Oh my gosh, this so rings a bell. I had a faster diagnosis than you, but still went from dentist to dentist to endodontist to MD, who poo-poo me basically, if I wasn't a nurse and knew to ask for a neurology consult and luckily ended up with the best one in town, I'd still be in pain or worse yet doubting myself and living through hell. kg
I'm so sorry you had to suffer so many years to get a diagnosis and a doctor that could help you! I was also diagnosed by an ENT after seeing my dentist multiple times, and him referring me to other dental specialists.

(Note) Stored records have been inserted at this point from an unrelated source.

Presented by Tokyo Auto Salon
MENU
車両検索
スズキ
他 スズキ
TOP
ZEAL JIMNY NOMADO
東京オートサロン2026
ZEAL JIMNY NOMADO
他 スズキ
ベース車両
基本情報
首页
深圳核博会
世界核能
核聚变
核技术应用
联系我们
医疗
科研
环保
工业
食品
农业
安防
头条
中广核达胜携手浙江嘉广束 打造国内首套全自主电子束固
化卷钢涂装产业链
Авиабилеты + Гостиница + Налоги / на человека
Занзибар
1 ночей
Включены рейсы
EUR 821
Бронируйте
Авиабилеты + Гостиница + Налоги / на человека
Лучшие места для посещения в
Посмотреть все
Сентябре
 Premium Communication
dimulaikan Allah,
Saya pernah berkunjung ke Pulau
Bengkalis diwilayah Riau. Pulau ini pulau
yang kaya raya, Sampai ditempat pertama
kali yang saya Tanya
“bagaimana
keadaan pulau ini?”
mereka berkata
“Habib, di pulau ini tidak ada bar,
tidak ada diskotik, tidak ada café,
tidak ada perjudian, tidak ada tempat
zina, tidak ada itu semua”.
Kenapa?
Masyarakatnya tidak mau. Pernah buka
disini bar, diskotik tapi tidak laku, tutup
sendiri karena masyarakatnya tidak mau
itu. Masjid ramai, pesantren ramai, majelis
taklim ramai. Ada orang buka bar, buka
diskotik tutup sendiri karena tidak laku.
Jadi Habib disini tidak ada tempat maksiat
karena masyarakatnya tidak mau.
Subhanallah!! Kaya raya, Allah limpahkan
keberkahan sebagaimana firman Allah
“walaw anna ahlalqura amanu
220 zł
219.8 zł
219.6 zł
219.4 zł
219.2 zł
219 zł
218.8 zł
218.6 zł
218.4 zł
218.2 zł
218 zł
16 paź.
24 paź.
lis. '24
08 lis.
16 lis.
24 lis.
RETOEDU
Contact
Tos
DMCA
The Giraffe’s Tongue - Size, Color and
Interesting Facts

I agree that education is important for all current and future TN sufferers! I'm going to look in the resources section to see if there is a pamphlet to print out, so I can distribute them :)
thanks jessica, only 300 so far, we have to get those numbers up. i dont know how but if thats what it takes to get the ball rolling than im all for it. thank you for your reply.

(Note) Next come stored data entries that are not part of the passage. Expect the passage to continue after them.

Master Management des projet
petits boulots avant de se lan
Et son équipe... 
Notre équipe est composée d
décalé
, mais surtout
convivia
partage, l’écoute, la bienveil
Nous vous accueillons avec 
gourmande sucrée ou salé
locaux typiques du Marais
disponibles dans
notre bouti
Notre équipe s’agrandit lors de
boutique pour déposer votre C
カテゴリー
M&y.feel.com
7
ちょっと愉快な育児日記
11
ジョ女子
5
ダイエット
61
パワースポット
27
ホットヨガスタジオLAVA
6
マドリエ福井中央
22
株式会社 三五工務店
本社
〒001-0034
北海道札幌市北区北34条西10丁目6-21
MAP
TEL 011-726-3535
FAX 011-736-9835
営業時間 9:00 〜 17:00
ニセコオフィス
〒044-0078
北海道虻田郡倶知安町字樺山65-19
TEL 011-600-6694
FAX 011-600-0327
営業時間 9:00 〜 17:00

ps. i love your name. my oldest daughters name is jessica h.
I'm so sorry you had to suffer so many years to get a diagnosis and a doctor that could help you! I was also diagnosed by an ENT after seeing my dentist multiple times, and him referring me to other dental specialists.

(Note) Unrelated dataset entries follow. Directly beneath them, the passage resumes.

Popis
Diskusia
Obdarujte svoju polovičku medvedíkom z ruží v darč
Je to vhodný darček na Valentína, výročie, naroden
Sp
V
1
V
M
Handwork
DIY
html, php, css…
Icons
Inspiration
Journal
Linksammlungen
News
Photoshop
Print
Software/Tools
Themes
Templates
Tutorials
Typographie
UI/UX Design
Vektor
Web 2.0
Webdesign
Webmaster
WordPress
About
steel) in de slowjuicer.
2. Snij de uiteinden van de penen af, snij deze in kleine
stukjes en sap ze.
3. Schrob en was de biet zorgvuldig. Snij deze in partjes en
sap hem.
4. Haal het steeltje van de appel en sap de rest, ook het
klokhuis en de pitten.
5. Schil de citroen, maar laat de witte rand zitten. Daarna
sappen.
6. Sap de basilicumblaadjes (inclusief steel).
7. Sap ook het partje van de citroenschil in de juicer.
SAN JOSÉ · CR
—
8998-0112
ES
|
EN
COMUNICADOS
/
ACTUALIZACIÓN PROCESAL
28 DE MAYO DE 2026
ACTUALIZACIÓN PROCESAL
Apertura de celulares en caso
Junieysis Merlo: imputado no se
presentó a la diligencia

I agree that education is important for all current and future TN sufferers! I'm going to look in the resources section to see if there is a pamphlet to print out, so I can distribute them :)
Oh my gosh, this so rings a bell. I had a faster diagnosis than you, but still went from dentist to dentist to endodontist to MD, who poo-poo me basically, if I wasn't a nurse and knew to ask for a neurology consult and luckily ended up with the best one in town, I'd still be in pain or worse yet doubting myself and living through hell. kg
hi kg, im sure so many of us have very tragic stories and im sure there are a few that didnt make it. they call this the suicide disorder because it litterally makes you loose your mind with the pain, coupled with the fact that some people dont have anyone knowledgeable to recognize it. thankfully i found the strength to keep going. it was my husband and 5 children that kept me from following through with my daily plots of how i was going to end the pain. i just couldnt have done that to them. my children never knew i had these thoughts but my husband did. i would see their faces in my mind and i knew i couldnt devastated their lives by following through. i like the picture of your head. i have the identical one of mine, same side and everything, just brown hair. we could be twins. LOL. when did you get yours done and have you had a good outcome? i hope so. thanks for your reply. Jacqueline
thank you cris, i certainly did not feel strong for a long, long time. i just came across the petition somehow and thought, now this is a petition i want to be in on. so many petitions come about regarding animals and" lets fix this road "etc.. dont get me wrong, i love animals, and i certainly love a smooth road, given that the bumpy ones trigger pain, LOL, but this one i can really relate to. i hope everyone will see it and sign and get their friends and family to sign, that would be a good start. thanks for your reply, Jacqueline
cris said:
God Bless you Jacqueline! You are such a strong lady - I agree with the SIGN THE PETITION **ASAP**
My 'hats off to you' and thank you for getting the word out about your story...I am sure others are like yours; I am blessed that mine is different, but we both suffer from this infernal disorder - we both understand each other when no one else can...
Take care of your self - thanks for sharing your ideas and your story!